= EXERCISE DESCRIPTION =
Retype the records below so that each one matches exactly.

= GIVEN ENTRIES =
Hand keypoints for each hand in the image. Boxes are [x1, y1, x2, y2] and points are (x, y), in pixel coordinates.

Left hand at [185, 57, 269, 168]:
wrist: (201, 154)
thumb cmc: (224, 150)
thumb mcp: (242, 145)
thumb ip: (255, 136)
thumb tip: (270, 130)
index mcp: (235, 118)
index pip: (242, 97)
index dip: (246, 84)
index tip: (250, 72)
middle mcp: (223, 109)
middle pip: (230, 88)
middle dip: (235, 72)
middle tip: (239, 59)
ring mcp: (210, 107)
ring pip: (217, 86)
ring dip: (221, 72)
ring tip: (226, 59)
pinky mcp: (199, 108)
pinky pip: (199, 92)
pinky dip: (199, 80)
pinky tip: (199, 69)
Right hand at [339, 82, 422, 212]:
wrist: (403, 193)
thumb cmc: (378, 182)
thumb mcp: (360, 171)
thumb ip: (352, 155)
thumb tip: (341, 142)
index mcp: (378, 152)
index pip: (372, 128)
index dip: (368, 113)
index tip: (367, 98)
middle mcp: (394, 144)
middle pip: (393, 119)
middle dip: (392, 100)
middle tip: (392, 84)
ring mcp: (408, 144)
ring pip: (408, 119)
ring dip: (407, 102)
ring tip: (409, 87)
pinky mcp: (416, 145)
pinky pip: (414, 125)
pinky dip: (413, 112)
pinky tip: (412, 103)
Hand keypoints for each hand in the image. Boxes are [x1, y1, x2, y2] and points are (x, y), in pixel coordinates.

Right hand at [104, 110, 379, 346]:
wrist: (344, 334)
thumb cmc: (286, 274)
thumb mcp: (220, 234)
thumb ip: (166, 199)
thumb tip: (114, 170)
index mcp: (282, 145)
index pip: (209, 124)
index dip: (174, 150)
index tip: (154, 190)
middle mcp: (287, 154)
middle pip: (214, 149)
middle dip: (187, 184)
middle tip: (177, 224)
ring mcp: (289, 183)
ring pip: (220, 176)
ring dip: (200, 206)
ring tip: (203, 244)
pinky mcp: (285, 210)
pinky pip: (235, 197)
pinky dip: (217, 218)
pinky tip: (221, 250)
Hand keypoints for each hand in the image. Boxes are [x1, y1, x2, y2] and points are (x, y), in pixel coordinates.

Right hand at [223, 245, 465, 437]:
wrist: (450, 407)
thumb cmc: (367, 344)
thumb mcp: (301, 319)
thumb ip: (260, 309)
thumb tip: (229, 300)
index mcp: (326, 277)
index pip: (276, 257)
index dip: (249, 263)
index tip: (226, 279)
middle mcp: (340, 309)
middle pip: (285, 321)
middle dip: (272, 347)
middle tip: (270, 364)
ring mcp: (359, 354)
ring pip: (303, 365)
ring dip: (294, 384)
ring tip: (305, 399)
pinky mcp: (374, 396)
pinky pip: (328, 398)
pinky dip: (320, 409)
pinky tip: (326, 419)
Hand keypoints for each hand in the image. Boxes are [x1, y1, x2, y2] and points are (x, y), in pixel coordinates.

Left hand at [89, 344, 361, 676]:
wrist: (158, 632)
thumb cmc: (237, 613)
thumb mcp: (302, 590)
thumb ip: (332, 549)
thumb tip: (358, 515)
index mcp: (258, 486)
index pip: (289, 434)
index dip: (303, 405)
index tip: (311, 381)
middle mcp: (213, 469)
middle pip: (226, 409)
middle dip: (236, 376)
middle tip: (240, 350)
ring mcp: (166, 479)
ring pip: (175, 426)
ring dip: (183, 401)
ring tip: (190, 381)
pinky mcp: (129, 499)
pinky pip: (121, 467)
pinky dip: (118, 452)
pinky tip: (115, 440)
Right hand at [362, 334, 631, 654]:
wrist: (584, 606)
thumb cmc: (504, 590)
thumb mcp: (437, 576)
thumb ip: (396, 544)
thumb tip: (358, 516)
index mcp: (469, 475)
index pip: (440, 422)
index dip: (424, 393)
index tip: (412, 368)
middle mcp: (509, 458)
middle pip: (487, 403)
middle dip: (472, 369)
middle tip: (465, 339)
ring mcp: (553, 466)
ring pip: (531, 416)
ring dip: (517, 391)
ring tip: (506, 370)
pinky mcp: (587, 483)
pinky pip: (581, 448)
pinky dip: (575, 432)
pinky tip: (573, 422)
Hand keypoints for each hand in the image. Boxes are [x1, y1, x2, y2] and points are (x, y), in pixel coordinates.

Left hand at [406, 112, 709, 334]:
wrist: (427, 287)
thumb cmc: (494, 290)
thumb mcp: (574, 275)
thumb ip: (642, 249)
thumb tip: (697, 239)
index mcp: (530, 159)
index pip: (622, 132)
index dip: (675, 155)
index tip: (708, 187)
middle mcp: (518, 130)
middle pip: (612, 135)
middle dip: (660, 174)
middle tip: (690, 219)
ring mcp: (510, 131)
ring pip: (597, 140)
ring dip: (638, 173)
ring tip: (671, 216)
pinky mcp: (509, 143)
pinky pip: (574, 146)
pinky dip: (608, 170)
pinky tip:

= RESPONSE AREA =
Hand keypoints for each hand in the image. Boxes are [x1, y1, x2, y2] and points are (x, y), in pixel coordinates.

Left hand at [185, 57, 269, 168]:
wrist: (201, 154)
thumb cmc: (224, 150)
thumb mcp: (242, 145)
thumb ip: (255, 136)
thumb tip: (270, 130)
index mcp: (235, 118)
index pip: (242, 97)
index dip: (246, 84)
index tip: (250, 72)
middle mcp: (223, 109)
middle pip: (230, 88)
middle dip: (235, 72)
middle tip: (239, 59)
ring mcp: (210, 107)
ring pip: (217, 86)
ring dip: (221, 72)
ring tip: (226, 59)
pinky mcp: (199, 108)
pinky pip: (199, 92)
pinky dip: (199, 80)
pinky tip: (199, 69)
Right hand at [339, 82, 422, 212]:
wrist: (403, 193)
thumb cmc: (378, 182)
thumb mcp: (360, 171)
thumb ip: (352, 155)
thumb tip: (341, 142)
index mcp: (378, 152)
index pip: (372, 128)
index dip: (368, 113)
index tip: (367, 98)
middle mcp: (394, 144)
middle pip: (393, 119)
middle dip: (392, 100)
middle tip: (392, 84)
ring mcp: (408, 144)
ring pip: (408, 119)
ring dip: (407, 102)
ring tip: (409, 87)
pinky mcp: (416, 145)
pinky pip: (414, 125)
pinky dip: (413, 112)
pinky tip: (412, 103)
Hand keypoints for each hand in the image. Boxes are [x1, y1, x2, y2] and points are (x, y), in pixel coordinates.

Right hand at [104, 110, 379, 346]:
wrist: (344, 334)
thumb cmc: (286, 274)
thumb mcp: (220, 234)
thumb ip: (166, 199)
thumb tip: (114, 170)
index mcp: (282, 145)
index pip: (209, 124)
index dip: (174, 150)
index tip: (154, 190)
middle mcp: (287, 154)
middle pip: (214, 149)
middle dip: (187, 184)
middle tip: (177, 224)
ring mcp: (289, 183)
ring pip: (220, 176)
ring dip: (200, 206)
ring tip: (203, 244)
pinky mcp: (285, 210)
pinky pip: (235, 197)
pinky dip: (217, 218)
pinky tip: (221, 250)
Hand keypoints for each hand in the image. Boxes are [x1, y1, x2, y2] and points are (x, y), in pixel coordinates.

Right hand at [223, 245, 465, 437]:
wrist: (450, 407)
thumb cmc: (367, 344)
thumb mcp: (301, 319)
thumb ip: (260, 309)
thumb tip: (229, 300)
index mcp: (326, 277)
index pip: (276, 257)
index dip: (249, 263)
index tip: (226, 279)
middle mcp: (340, 309)
middle pip: (285, 321)
middle dip: (272, 347)
middle tip: (270, 364)
ring mcp: (359, 354)
ring pip: (303, 365)
ring dip: (294, 384)
ring tip: (305, 399)
pinky mcp: (374, 396)
pinky pip: (328, 398)
pinky dip: (320, 409)
pinky tip: (326, 419)
Hand keypoints for each hand in the image. Boxes are [x1, y1, x2, y2] and points are (x, y), in pixel coordinates.

Left hand at [89, 344, 361, 676]:
wrist: (158, 632)
thumb cmc: (237, 613)
thumb mcp: (302, 590)
thumb ip: (332, 549)
thumb tip: (358, 515)
index mcp: (258, 486)
index pip: (289, 434)
index dip: (303, 405)
index tip: (311, 381)
middle mcp: (213, 469)
middle pip: (226, 409)
middle dip: (236, 376)
middle tip: (240, 350)
ring mcp: (166, 479)
ring pip: (175, 426)
ring dip: (183, 401)
ring tip: (190, 381)
pinky mcp: (129, 499)
pinky pip: (121, 467)
pinky dip: (118, 452)
pinky tip: (115, 440)
Right hand at [362, 334, 631, 654]:
wrist: (584, 606)
thumb cmc: (504, 590)
thumb mcp: (437, 576)
thumb ip: (396, 544)
thumb tip: (358, 516)
index mcp: (469, 475)
index pip: (440, 422)
index dip: (424, 393)
index tip: (412, 368)
middle mcp: (509, 458)
middle pip: (487, 403)
middle dip: (472, 369)
middle tip: (465, 339)
ring mcp: (553, 466)
ring pip: (531, 416)
ring dip: (517, 391)
ring tip: (506, 370)
pinky mcp: (587, 483)
pinky pip: (581, 448)
pinky dip: (575, 432)
pinky tip: (573, 422)
Hand keypoints for each hand in the image. Boxes are [x1, y1, x2, y2] and points are (x, y), in pixel coordinates.

Left hand at [406, 112, 709, 334]:
wrist: (427, 287)
thumb cmc: (494, 290)
thumb mcp: (574, 275)
thumb ip: (642, 249)
thumb tip: (697, 239)
index mcp: (530, 159)
index pip: (622, 132)
index dip: (675, 155)
index tip: (708, 187)
middle mcp: (518, 130)
middle pip: (612, 135)
middle dip: (660, 174)
middle tip: (690, 219)
ring mcp: (510, 131)
ring pip: (597, 140)
ring dip: (638, 173)
ring tip: (671, 216)
pinky mcp: (509, 143)
pinky pip: (574, 146)
pinky dip: (608, 170)
pinky tip:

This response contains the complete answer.